Something that NVIDIA mentioned on the call is that the A100 80GB PCIe was a 300W GPU. [Update for clarity.] While the 40GB model is a 250W GPU since that is what most PCIe cards are rated for, the 300W will be challenging since many servers are designed for multiple 250W but not necessarily 300W devices. The PCIe form factor is no longer able to keep up with higher-end accelerator heat dissipation and power delivery needs. As a result, this is being marketed heavily for its multi-instance GPU (MIG) capabilities. NVIDIA markets similar stats to the SXM models, but SXM modules are now hitting up to 500W and usually need to be liquid-cooled at those levels.
Perhaps the biggest question that folks will want to answer is what the difference is between the 80GB SXM v. PCIe versions. There are really two major aspects that one needs to look at. First, the PCIe version does not have the same power capacity due to the limited form factor. That naturally limits the performance of the cards. Although NVIDIA does not discuss street pricing in these types of announcements, what we have heard with the 40GB models is that at a cluster level, costs are usually ~5-15% more for the SXM versus PCIe clusters. This is because so much of the cost is not just the cards, but also the network fabric and other aspects of running GPU clusters.
Where we instead see the NVIDIA A100 80GB excelling is using MIG and providing multiple GPUs in a single card.

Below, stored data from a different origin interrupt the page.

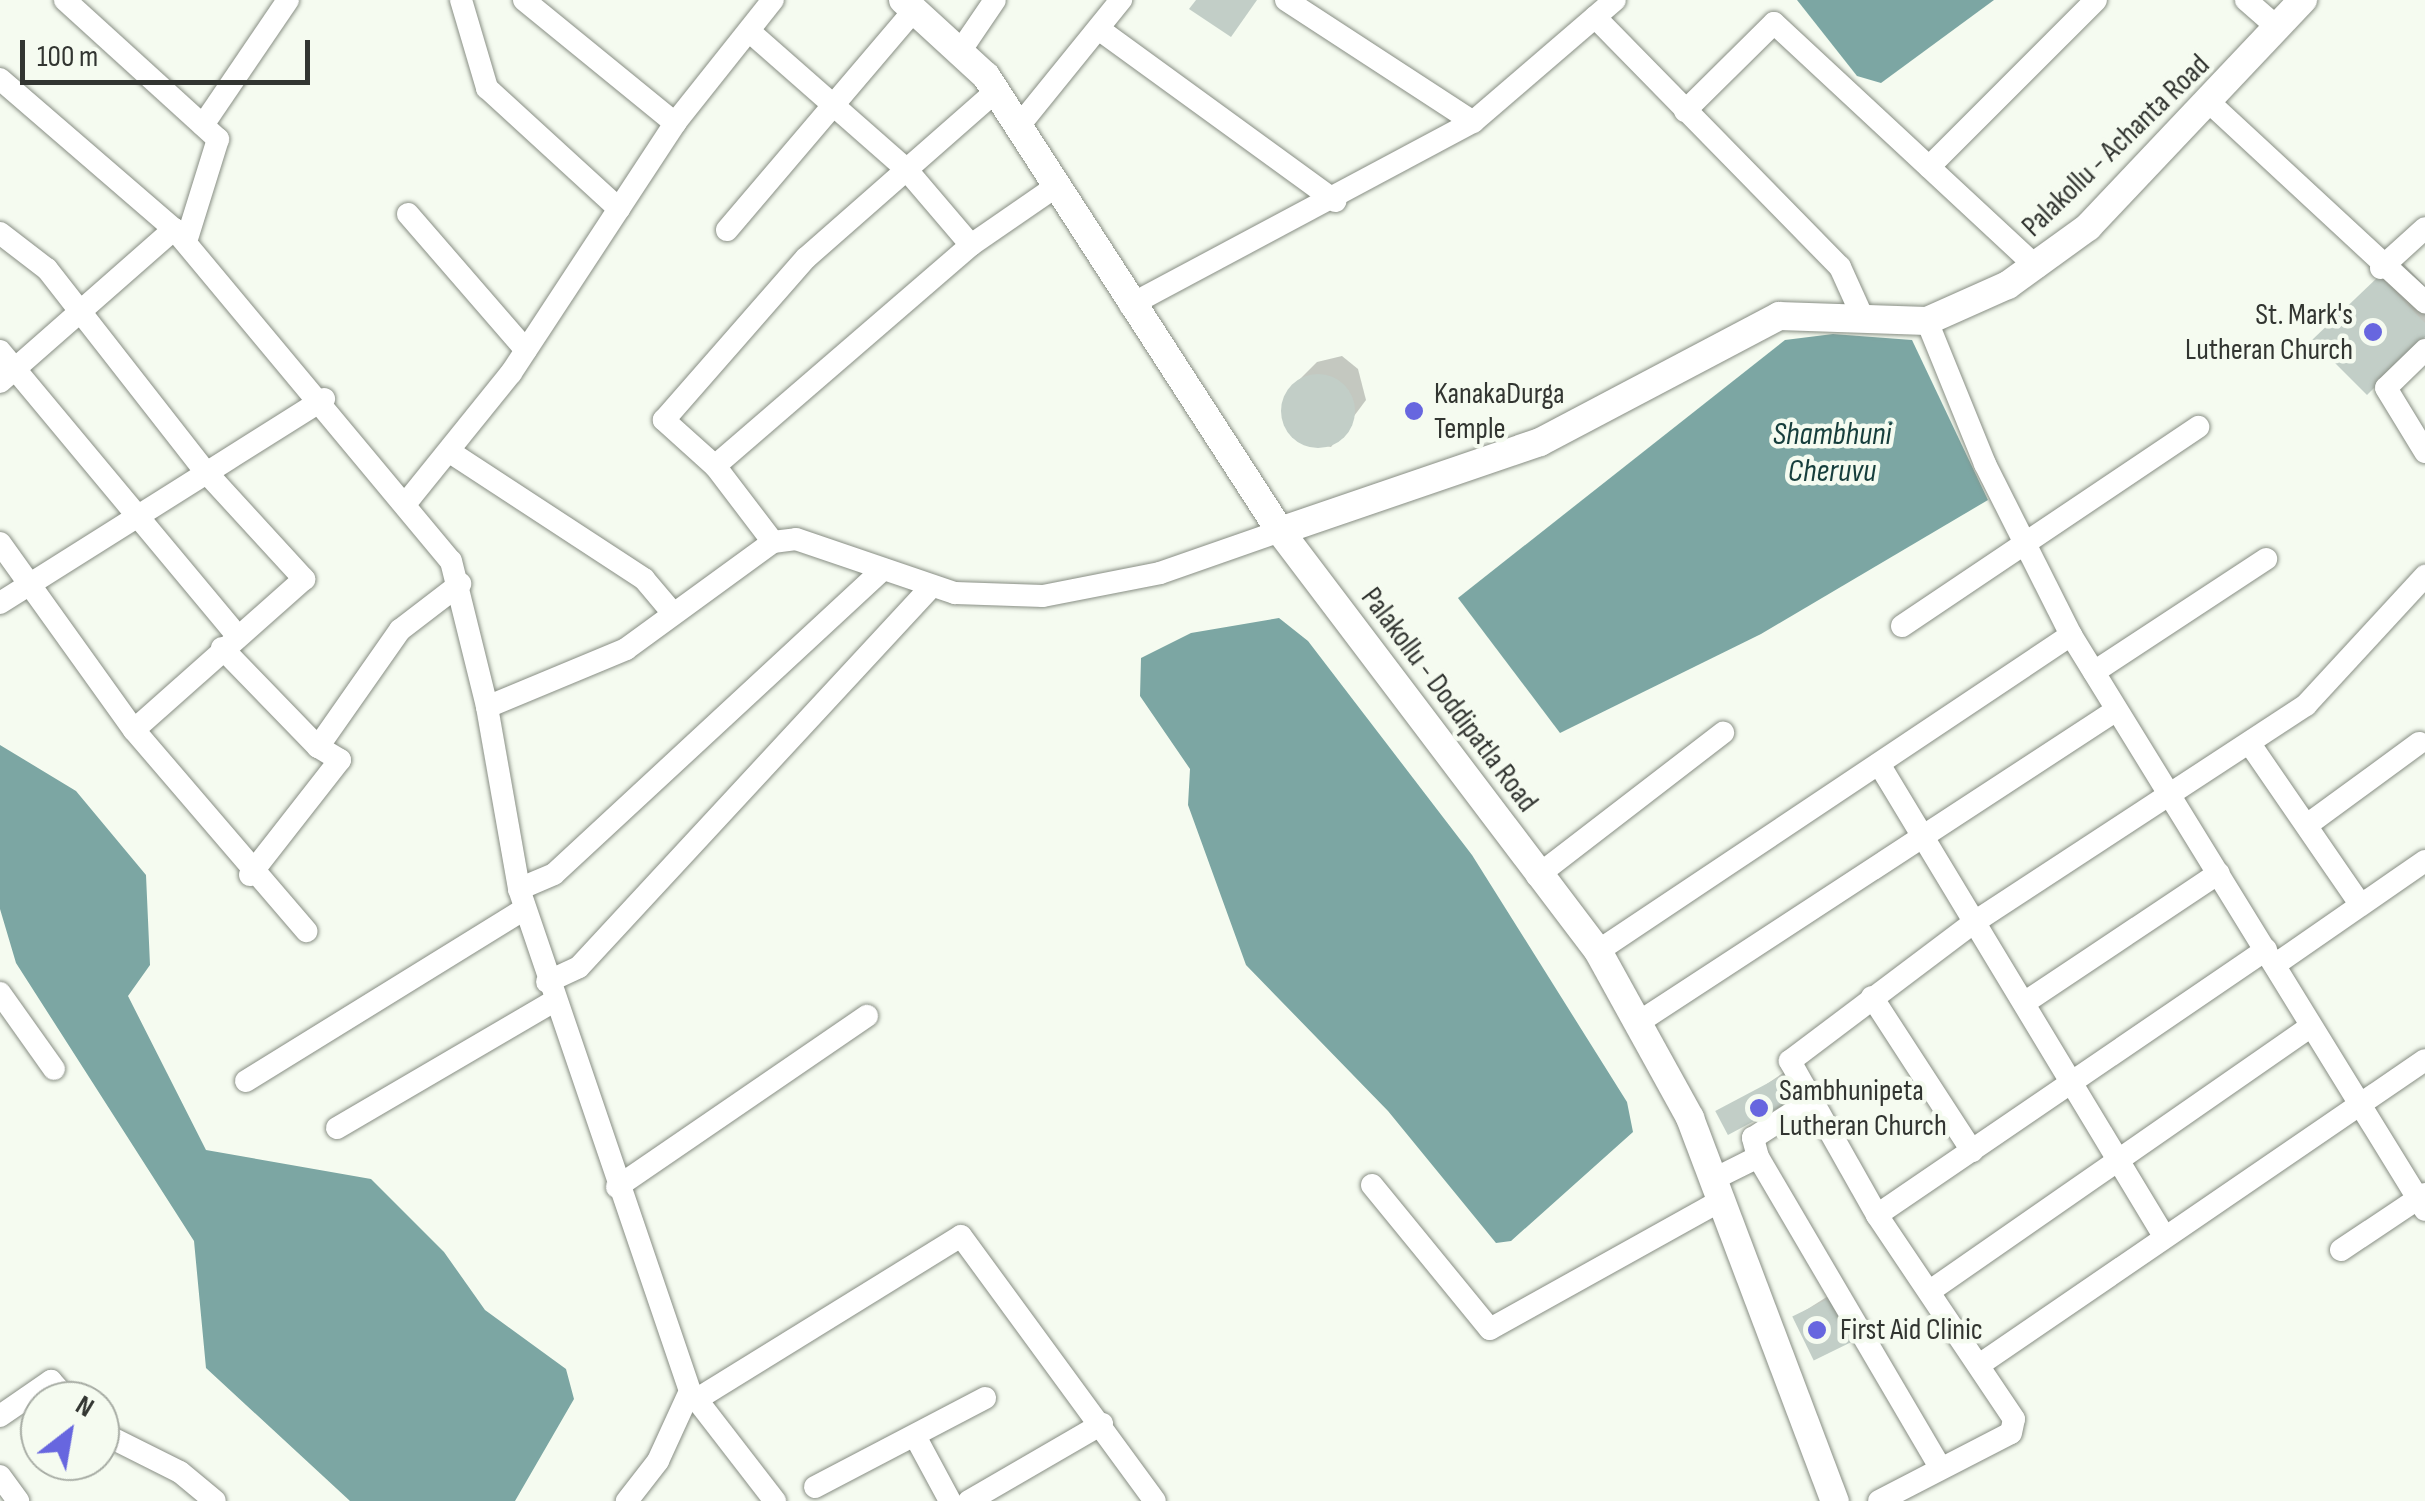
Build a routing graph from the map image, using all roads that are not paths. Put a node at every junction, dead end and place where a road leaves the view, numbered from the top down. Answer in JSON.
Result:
{"nodes":[{"id":1,"x":64,"y":0,"type":"edge"},
{"id":2,"x":288,"y":0,"type":"edge"},
{"id":3,"x":461,"y":0,"type":"edge"},
{"id":4,"x":524,"y":0,"type":"edge"},
{"id":5,"x":773,"y":0,"type":"edge"},
{"id":6,"x":995,"y":0,"type":"edge"},
{"id":7,"x":1121,"y":0,"type":"edge"},
{"id":8,"x":1286,"y":0,"type":"edge"},
{"id":9,"x":1615,"y":0,"type":"edge"},
{"id":10,"x":2096,"y":0,"type":"edge"},
{"id":11,"x":2246,"y":0,"type":"edge"},
{"id":12,"x":2303,"y":0,"type":"edge"},
{"id":13,"x":909,"y":4,"type":"edge"},
{"id":14,"x":1594,"y":18,"type":"junction"},
{"id":15,"x":2278,"y":28,"type":"junction"},
{"id":16,"x":1100,"y":30,"type":"junction"},
{"id":17,"x":749,"y":31,"type":"junction"},
{"id":18,"x":962,"y":50,"type":"junction"},
{"id":19,"x":0,"y":78,"type":"edge"},
{"id":20,"x":996,"y":91,"type":"junction"},
{"id":21,"x":831,"y":103,"type":"junction"},
{"id":22,"x":2210,"y":104,"type":"junction"},
{"id":23,"x":1685,"y":111,"type":"junction"},
{"id":24,"x":1473,"y":122,"type":"junction"},
{"id":25,"x":675,"y":123,"type":"junction"},
{"id":26,"x":203,"y":126,"type":"junction"},
{"id":27,"x":1018,"y":126,"type":"junction"},
{"id":28,"x":1929,"y":167,"type":"junction"},
{"id":29,"x":906,"y":169,"type":"junction"},
{"id":30,"x":1055,"y":188,"type":"junction"},
{"id":31,"x":1335,"y":201,"type":"junction"},
{"id":32,"x":618,"y":209,"type":"junction"},
{"id":33,"x":408,"y":214,"type":"dead end"},
{"id":34,"x":2425,"y":228,"type":"edge"},
{"id":35,"x":727,"y":230,"type":"dead end"},
{"id":36,"x":0,"y":233,"type":"edge"},
{"id":37,"x":180,"y":235,"type":"junction"},
{"id":38,"x":971,"y":245,"type":"junction"},
{"id":39,"x":2037,"y":267,"type":"junction"},
{"id":40,"x":2381,"y":268,"type":"junction"},
{"id":41,"x":2425,"y":302,"type":"edge"},
{"id":42,"x":1130,"y":305,"type":"junction"},
{"id":43,"x":79,"y":310,"type":"junction"},
{"id":44,"x":1863,"y":318,"type":"junction"},
{"id":45,"x":1927,"y":321,"type":"junction"},
{"id":46,"x":526,"y":350,"type":"junction"},
{"id":47,"x":2425,"y":350,"type":"edge"},
{"id":48,"x":0,"y":351,"type":"edge"},
{"id":49,"x":9,"y":376,"type":"edge"},
{"id":50,"x":324,"y":399,"type":"junction"},
{"id":51,"x":2198,"y":427,"type":"dead end"},
{"id":52,"x":450,"y":452,"type":"junction"},
{"id":53,"x":2425,"y":452,"type":"edge"},
{"id":54,"x":715,"y":466,"type":"junction"},
{"id":55,"x":204,"y":471,"type":"junction"},
{"id":56,"x":406,"y":504,"type":"junction"},
{"id":57,"x":135,"y":513,"type":"junction"},
{"id":58,"x":1280,"y":530,"type":"junction"},
{"id":59,"x":773,"y":542,"type":"junction"},
{"id":60,"x":0,"y":543,"type":"edge"},
{"id":61,"x":2025,"y":548,"type":"junction"},
{"id":62,"x":2266,"y":559,"type":"dead end"},
{"id":63,"x":878,"y":573,"type":"junction"},
{"id":64,"x":2425,"y":576,"type":"edge"},
{"id":65,"x":36,"y":584,"type":"junction"},
{"id":66,"x":460,"y":584,"type":"junction"},
{"id":67,"x":931,"y":587,"type":"junction"},
{"id":68,"x":0,"y":603,"type":"edge"},
{"id":69,"x":672,"y":612,"type":"junction"},
{"id":70,"x":1902,"y":626,"type":"dead end"},
{"id":71,"x":2071,"y":635,"type":"junction"},
{"id":72,"x":230,"y":642,"type":"junction"},
{"id":73,"x":2094,"y":672,"type":"junction"},
{"id":74,"x":488,"y":707,"type":"junction"},
{"id":75,"x":2115,"y":711,"type":"junction"},
{"id":76,"x":134,"y":730,"type":"junction"},
{"id":77,"x":1723,"y":733,"type":"dead end"},
{"id":78,"x":2250,"y":744,"type":"junction"},
{"id":79,"x":2419,"y":744,"type":"dead end"},
{"id":80,"x":318,"y":748,"type":"junction"},
{"id":81,"x":1879,"y":764,"type":"junction"},
{"id":82,"x":2168,"y":796,"type":"junction"},
{"id":83,"x":2307,"y":824,"type":"junction"},
{"id":84,"x":1920,"y":841,"type":"junction"},
{"id":85,"x":2425,"y":862,"type":"edge"},
{"id":86,"x":2219,"y":873,"type":"junction"},
{"id":87,"x":250,"y":875,"type":"junction"},
{"id":88,"x":1538,"y":876,"type":"junction"},
{"id":89,"x":522,"y":899,"type":"junction"},
{"id":90,"x":2360,"y":904,"type":"junction"},
{"id":91,"x":1973,"y":923,"type":"junction"},
{"id":92,"x":306,"y":930,"type":"dead end"},
{"id":93,"x":1598,"y":952,"type":"junction"},
{"id":94,"x":2271,"y":957,"type":"junction"},
{"id":95,"x":0,"y":992,"type":"edge"},
{"id":96,"x":550,"y":992,"type":"junction"},
{"id":97,"x":1872,"y":996,"type":"junction"},
{"id":98,"x":2024,"y":1003,"type":"junction"},
{"id":99,"x":868,"y":1016,"type":"dead end"},
{"id":100,"x":1639,"y":1022,"type":"junction"},
{"id":101,"x":2312,"y":1026,"type":"junction"},
{"id":102,"x":2425,"y":1060,"type":"edge"},
{"id":103,"x":54,"y":1068,"type":"dead end"},
{"id":104,"x":2070,"y":1078,"type":"junction"},
{"id":105,"x":246,"y":1082,"type":"dead end"},
{"id":106,"x":1808,"y":1102,"type":"junction"},
{"id":107,"x":2358,"y":1105,"type":"junction"},
{"id":108,"x":337,"y":1128,"type":"dead end"},
{"id":109,"x":1972,"y":1151,"type":"junction"},
{"id":110,"x":1758,"y":1157,"type":"junction"},
{"id":111,"x":2116,"y":1158,"type":"junction"},
{"id":112,"x":1372,"y":1185,"type":"dead end"},
{"id":113,"x":617,"y":1187,"type":"junction"},
{"id":114,"x":1718,"y":1190,"type":"junction"},
{"id":115,"x":2422,"y":1201,"type":"edge"},
{"id":116,"x":1878,"y":1214,"type":"junction"},
{"id":117,"x":2164,"y":1236,"type":"junction"},
{"id":118,"x":2341,"y":1250,"type":"dead end"},
{"id":119,"x":1930,"y":1292,"type":"junction"},
{"id":120,"x":1980,"y":1365,"type":"junction"},
{"id":121,"x":694,"y":1395,"type":"junction"},
{"id":122,"x":985,"y":1398,"type":"dead end"},
{"id":123,"x":1102,"y":1424,"type":"junction"},
{"id":124,"x":915,"y":1436,"type":"junction"},
{"id":125,"x":120,"y":1442,"type":"edge"},
{"id":126,"x":1940,"y":1467,"type":"junction"},
{"id":127,"x":815,"y":1487,"type":"dead end"},
{"id":128,"x":215,"y":1501,"type":"edge"},
{"id":129,"x":627,"y":1501,"type":"edge"},
{"id":130,"x":775,"y":1501,"type":"edge"},
{"id":131,"x":950,"y":1501,"type":"edge"},
{"id":132,"x":970,"y":1501,"type":"edge"},
{"id":133,"x":1155,"y":1501,"type":"edge"},
{"id":134,"x":1835,"y":1501,"type":"edge"},
{"id":135,"x":1879,"y":1501,"type":"edge"}],
"edges":[{"from":1,"to":26,"type":"street"},
{"from":2,"to":26,"type":"street"},
{"from":3,"to":32,"type":"street"},
{"from":4,"to":25,"type":"street"},
{"from":5,"to":17,"type":"street"},
{"from":6,"to":18,"type":"street"},
{"from":7,"to":16,"type":"street"},
{"from":8,"to":24,"type":"street"},
{"from":9,"to":14,"type":"street"},
{"from":10,"to":28,"type":"street"},
{"from":11,"to":15,"type":"street"},
{"from":12,"to":15,"type":"main road","name":"Palakollu - Achanta Road"},
{"from":13,"to":18,"type":"main road","name":"Palakollu - Doddipatla Road"},
{"from":13,"to":21,"type":"street"},
{"from":14,"to":23,"type":"street"},
{"from":14,"to":24,"type":"street"},
{"from":15,"to":22,"type":"main road","name":"Palakollu - Achanta Road"},
{"from":16,"to":27,"type":"street"},
{"from":16,"to":31,"type":"street"},
{"from":17,"to":21,"type":"street"},
{"from":17,"to":25,"type":"street"},
{"from":18,"to":20,"type":"main road","name":"Palakollu - Doddipatla Road"},
{"from":19,"to":37,"type":"street"},
{"from":20,"to":27,"type":"main road","name":"Palakollu - Doddipatla Road"},
{"from":20,"to":29,"type":"street"},
{"from":21,"to":29,"type":"street"},
{"from":21,"to":35,"type":"street"},
{"from":22,"to":39,"type":"main road","name":"Palakollu - Achanta Road"},
{"from":22,"to":40,"type":"street"},
{"from":23,"to":28,"type":"street"},
{"from":23,"to":44,"type":"street"},
{"from":24,"to":31,"type":"street"},
{"from":25,"to":32,"type":"street"},
{"from":26,"to":37,"type":"street"},
{"from":27,"to":30,"type":"main road","name":"Palakollu - Doddipatla Road"},
{"from":28,"to":39,"type":"street"},
{"from":29,"to":38,"type":"street"},
{"from":29,"to":54,"type":"street"},
{"from":30,"to":38,"type":"street"},
{"from":30,"to":42,"type":"main road","name":"Palakollu - Doddipatla Road"},
{"from":31,"to":42,"type":"street"},
{"from":32,"to":46,"type":"street"},
{"from":33,"to":46,"type":"street"},
{"from":34,"to":40,"type":"street"},
{"from":36,"to":43,"type":"street"},
{"from":37,"to":43,"type":"street"},
{"from":37,"to":50,"type":"street"},
{"from":38,"to":54,"type":"street"},
{"from":39,"to":45,"type":"main road","name":"Palakollu - Achanta Road"},
{"from":40,"to":41,"type":"street"},
{"from":42,"to":58,"type":"main road","name":"Palakollu - Doddipatla Road"},
{"from":43,"to":49,"type":"street"},
{"from":43,"to":55,"type":"street"},
{"from":44,"to":45,"type":"main road","name":"Palakollu - Achanta Road"},
{"from":44,"to":58,"type":"main road","name":"Palakollu - Achanta Road"},
{"from":45,"to":61,"type":"street"},
{"from":46,"to":52,"type":"street"},
{"from":47,"to":53,"type":"street"},
{"from":48,"to":49,"type":"street"},
{"from":49,"to":57,"type":"street"},
{"from":50,"to":55,"type":"street"},
{"from":50,"to":56,"type":"street"},
{"from":51,"to":61,"type":"street"},
{"from":52,"to":56,"type":"street"},
{"from":52,"to":69,"type":"street"},
{"from":54,"to":59,"type":"street"},
{"from":55,"to":57,"type":"street"},
{"from":55,"to":72,"type":"street"},
{"from":56,"to":66,"type":"street"},
{"from":57,"to":65,"type":"street"},
{"from":57,"to":72,"type":"street"},
{"from":58,"to":67,"type":"street"},
{"from":58,"to":88,"type":"main road","name":"Palakollu - Doddipatla Road"},
{"from":59,"to":63,"type":"street"},
{"from":59,"to":69,"type":"street"},
{"from":60,"to":65,"type":"street"},
{"from":61,"to":70,"type":"street"},
{"from":61,"to":71,"type":"street"},
{"from":62,"to":73,"type":"street"},
{"from":63,"to":67,"type":"street"},
{"from":63,"to":89,"type":"street"},
{"from":64,"to":78,"type":"street"},
{"from":65,"to":68,"type":"street"},
{"from":65,"to":76,"type":"street"},
{"from":66,"to":74,"type":"street"},
{"from":66,"to":80,"type":"street"},
{"from":67,"to":96,"type":"street"},
{"from":69,"to":74,"type":"street"},
{"from":71,"to":73,"type":"street"},
{"from":71,"to":81,"type":"street"},
{"from":72,"to":76,"type":"street"},
{"from":72,"to":80,"type":"street"},
{"from":73,"to":75,"type":"street"},
{"from":74,"to":89,"type":"street"},
{"from":75,"to":82,"type":"street"},
{"from":75,"to":84,"type":"street"},
{"from":76,"to":87,"type":"street"},
{"from":77,"to":88,"type":"street"},
{"from":78,"to":82,"type":"street"},
{"from":78,"to":83,"type":"street"},
{"from":79,"to":83,"type":"street"},
{"from":80,"to":87,"type":"street"},
{"from":81,"to":84,"type":"street"},
{"from":81,"to":93,"type":"street"},
{"from":82,"to":86,"type":"street"},
{"from":82,"to":91,"type":"street"},
{"from":83,"to":90,"type":"street"},
{"from":84,"to":91,"type":"street"},
{"from":84,"to":100,"type":"street"},
{"from":85,"to":90,"type":"street"},
{"from":86,"to":94,"type":"street"},
{"from":86,"to":98,"type":"street"},
{"from":87,"to":92,"type":"street"},
{"from":88,"to":93,"type":"main road","name":"Palakollu - Doddipatla Road"},
{"from":89,"to":96,"type":"street"},
{"from":89,"to":105,"type":"street"},
{"from":90,"to":94,"type":"street"},
{"from":91,"to":97,"type":"street"},
{"from":91,"to":98,"type":"street"},
{"from":93,"to":100,"type":"main road","name":"Palakollu - Doddipatla Road"},
{"from":94,"to":101,"type":"street"},
{"from":94,"to":104,"type":"street"},
{"from":95,"to":103,"type":"street"},
{"from":96,"to":108,"type":"street"},
{"from":96,"to":113,"type":"street"},
{"from":97,"to":106,"type":"street"},
{"from":97,"to":109,"type":"street"},
{"from":98,"to":104,"type":"street"},
{"from":99,"to":113,"type":"street"},
{"from":100,"to":114,"type":"main road","name":"Palakollu - Doddipatla Road"},
{"from":101,"to":107,"type":"street"},
{"from":101,"to":111,"type":"street"},
{"from":102,"to":107,"type":"street"},
{"from":104,"to":109,"type":"street"},
{"from":104,"to":111,"type":"street"},
{"from":106,"to":110,"type":"street"},
{"from":106,"to":116,"type":"street"},
{"from":107,"to":115,"type":"street"},
{"from":107,"to":117,"type":"street"},
{"from":109,"to":116,"type":"street"},
{"from":110,"to":114,"type":"street"},
{"from":110,"to":126,"type":"street"},
{"from":111,"to":117,"type":"street"},
{"from":111,"to":119,"type":"street"},
{"from":112,"to":114,"type":"street"},
{"from":113,"to":121,"type":"street"},
{"from":114,"to":134,"type":"main road","name":"Palakollu - Doddipatla Road"},
{"from":115,"to":118,"type":"street"},
{"from":116,"to":119,"type":"street"},
{"from":117,"to":120,"type":"street"},
{"from":119,"to":120,"type":"street"},
{"from":120,"to":126,"type":"street"},
{"from":121,"to":123,"type":"street"},
{"from":121,"to":129,"type":"street"},
{"from":121,"to":130,"type":"street"},
{"from":122,"to":124,"type":"street"},
{"from":123,"to":132,"type":"street"},
{"from":123,"to":133,"type":"street"},
{"from":124,"to":127,"type":"street"},
{"from":124,"to":131,"type":"street"},
{"from":125,"to":128,"type":"street"},
{"from":126,"to":135,"type":"street"}]}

Here is an example using the 40GB PCIe cards in our ASUS RS720A-E11-RS24U Review:
With MIG supporting seven GPU instances per A100 and 80GB of total capacity, that allows for one to build 7x higher memory instances for tasks such as AI inferencing. While the NVIDIA T4 may be lower power, as we covered with MLPerf Inference v1.0, NVIDIA can get the performance of 7x T4’s in a single A100.